PROBLEM TO WORK ON
Reproduce the lines below verbatim, beginning with the line that contains "- **DELETE /presence/:id**" and ending after the line that contains "Lista dei membri".

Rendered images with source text
_____

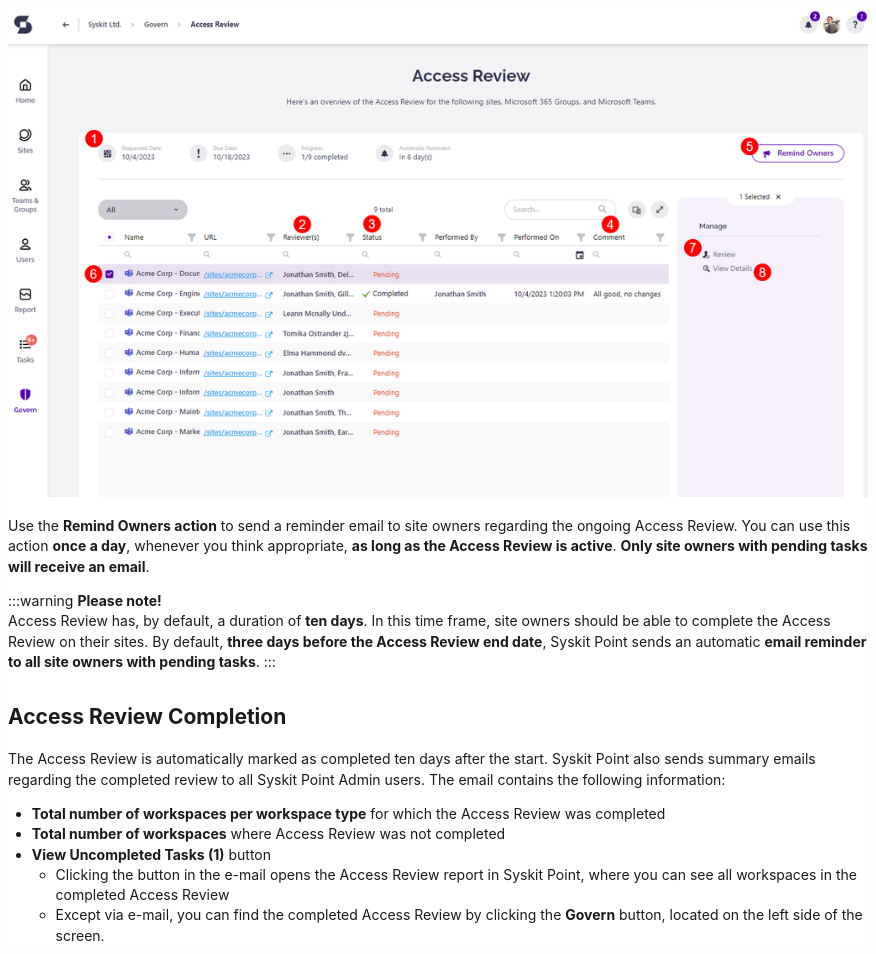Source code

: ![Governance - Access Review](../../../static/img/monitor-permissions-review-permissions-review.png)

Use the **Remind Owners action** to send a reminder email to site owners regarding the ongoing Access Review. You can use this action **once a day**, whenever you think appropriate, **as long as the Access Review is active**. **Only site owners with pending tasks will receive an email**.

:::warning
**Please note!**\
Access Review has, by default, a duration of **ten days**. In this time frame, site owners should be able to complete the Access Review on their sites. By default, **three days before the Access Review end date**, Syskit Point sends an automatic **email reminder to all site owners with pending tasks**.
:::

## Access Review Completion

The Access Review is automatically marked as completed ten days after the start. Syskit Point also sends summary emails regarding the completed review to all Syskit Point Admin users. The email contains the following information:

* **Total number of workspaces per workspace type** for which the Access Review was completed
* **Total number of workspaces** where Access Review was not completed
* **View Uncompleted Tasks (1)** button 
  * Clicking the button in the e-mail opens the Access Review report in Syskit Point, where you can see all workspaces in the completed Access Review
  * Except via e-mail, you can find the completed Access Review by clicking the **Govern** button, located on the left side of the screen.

_____

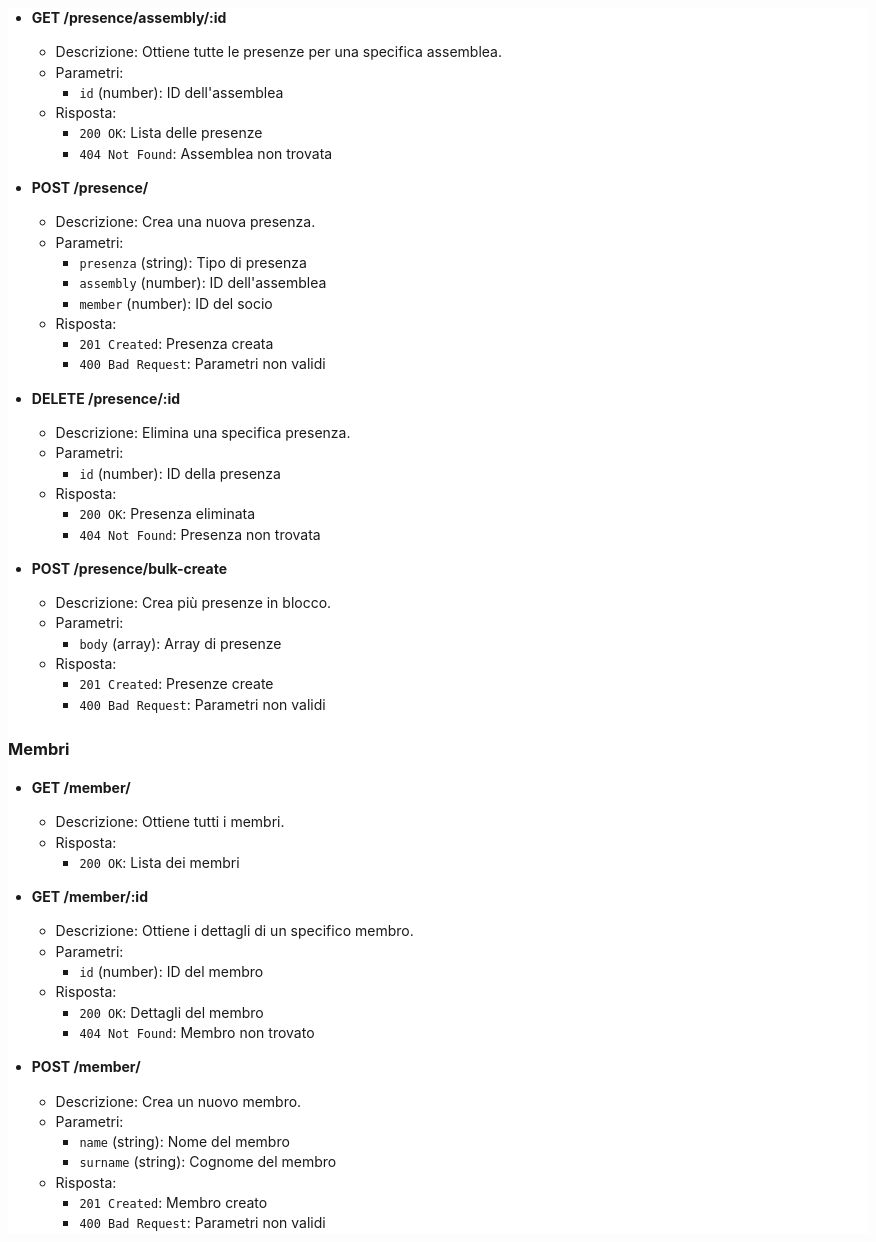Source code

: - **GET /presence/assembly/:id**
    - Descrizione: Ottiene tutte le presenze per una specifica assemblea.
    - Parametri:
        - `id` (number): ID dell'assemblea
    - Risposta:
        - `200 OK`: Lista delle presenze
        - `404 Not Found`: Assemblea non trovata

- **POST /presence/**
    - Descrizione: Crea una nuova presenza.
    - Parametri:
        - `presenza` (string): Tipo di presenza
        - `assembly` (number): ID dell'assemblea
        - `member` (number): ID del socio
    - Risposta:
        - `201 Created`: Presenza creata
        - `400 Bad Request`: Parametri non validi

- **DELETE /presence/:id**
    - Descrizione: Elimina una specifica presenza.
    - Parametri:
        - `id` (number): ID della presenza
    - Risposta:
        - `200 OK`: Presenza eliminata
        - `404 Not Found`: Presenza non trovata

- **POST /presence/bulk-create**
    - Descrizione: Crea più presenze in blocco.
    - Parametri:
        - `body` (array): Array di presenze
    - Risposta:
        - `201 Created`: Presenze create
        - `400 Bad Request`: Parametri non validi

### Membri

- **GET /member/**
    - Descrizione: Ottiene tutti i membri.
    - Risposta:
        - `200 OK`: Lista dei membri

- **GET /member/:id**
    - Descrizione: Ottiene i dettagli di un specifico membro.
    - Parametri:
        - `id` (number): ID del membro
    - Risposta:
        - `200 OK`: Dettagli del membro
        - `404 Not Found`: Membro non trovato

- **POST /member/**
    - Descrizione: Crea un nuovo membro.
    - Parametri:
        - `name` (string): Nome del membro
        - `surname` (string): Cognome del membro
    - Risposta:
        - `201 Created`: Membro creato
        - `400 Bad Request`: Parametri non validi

_____

THE COMPLETED TASK
- **DELETE /presence/:id**
    - Descrizione: Elimina una specifica presenza.
    - Parametri:
        - `id` (number): ID della presenza
    - Risposta:
        - `200 OK`: Presenza eliminata
        - `404 Not Found`: Presenza non trovata

- **POST /presence/bulk-create**
    - Descrizione: Crea più presenze in blocco.
    - Parametri:
        - `body` (array): Array di presenze
    - Risposta:
        - `201 Created`: Presenze create
        - `400 Bad Request`: Parametri non validi

### Membri

- **GET /member/**
    - Descrizione: Ottiene tutti i membri.
    - Risposta:
        - `200 OK`: Lista dei membri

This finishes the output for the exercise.